__Instruction__: Which lines in the records below mention the word "will"? Copy each one out.

__Dataset extract__:
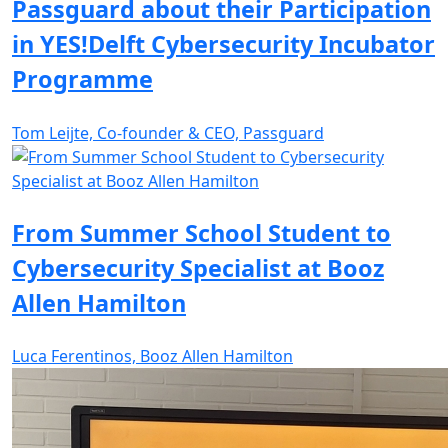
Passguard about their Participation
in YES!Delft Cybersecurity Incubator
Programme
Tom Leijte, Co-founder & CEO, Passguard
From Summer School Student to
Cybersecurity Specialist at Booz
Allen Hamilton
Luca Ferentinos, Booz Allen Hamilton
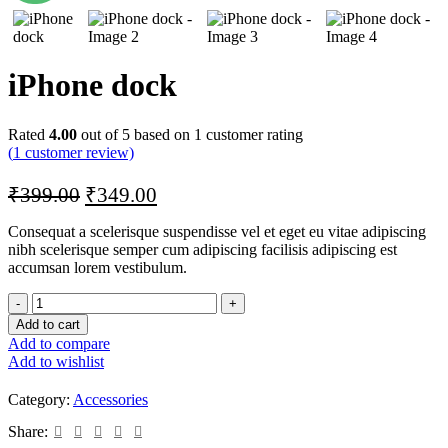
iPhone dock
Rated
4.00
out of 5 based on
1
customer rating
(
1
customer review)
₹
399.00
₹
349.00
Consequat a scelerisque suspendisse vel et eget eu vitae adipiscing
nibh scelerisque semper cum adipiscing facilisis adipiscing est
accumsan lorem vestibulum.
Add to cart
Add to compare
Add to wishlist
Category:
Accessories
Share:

* * *

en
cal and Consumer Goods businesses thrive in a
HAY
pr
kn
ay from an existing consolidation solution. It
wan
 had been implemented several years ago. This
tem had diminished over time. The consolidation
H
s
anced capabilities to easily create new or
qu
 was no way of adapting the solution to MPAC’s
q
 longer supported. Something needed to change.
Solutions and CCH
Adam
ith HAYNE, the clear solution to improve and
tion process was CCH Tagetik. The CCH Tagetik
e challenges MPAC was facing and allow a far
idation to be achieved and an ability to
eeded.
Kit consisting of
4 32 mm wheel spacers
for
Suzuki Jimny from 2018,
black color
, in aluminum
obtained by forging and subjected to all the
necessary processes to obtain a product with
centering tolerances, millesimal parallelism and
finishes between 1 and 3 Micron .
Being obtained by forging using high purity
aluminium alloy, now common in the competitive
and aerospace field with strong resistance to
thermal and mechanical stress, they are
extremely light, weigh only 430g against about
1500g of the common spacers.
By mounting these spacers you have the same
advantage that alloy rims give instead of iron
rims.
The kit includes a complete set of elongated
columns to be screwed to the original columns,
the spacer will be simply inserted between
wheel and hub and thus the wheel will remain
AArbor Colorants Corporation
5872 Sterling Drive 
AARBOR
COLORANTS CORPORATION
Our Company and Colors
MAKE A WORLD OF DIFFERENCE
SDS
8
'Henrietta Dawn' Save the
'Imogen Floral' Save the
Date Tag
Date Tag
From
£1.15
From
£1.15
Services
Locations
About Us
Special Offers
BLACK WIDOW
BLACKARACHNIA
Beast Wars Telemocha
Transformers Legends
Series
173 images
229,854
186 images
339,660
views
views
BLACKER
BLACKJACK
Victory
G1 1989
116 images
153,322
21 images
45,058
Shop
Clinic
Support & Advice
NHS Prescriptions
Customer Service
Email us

__Expected output__:
the spacer will be simply inserted between
wheel and hub and thus the wheel will remain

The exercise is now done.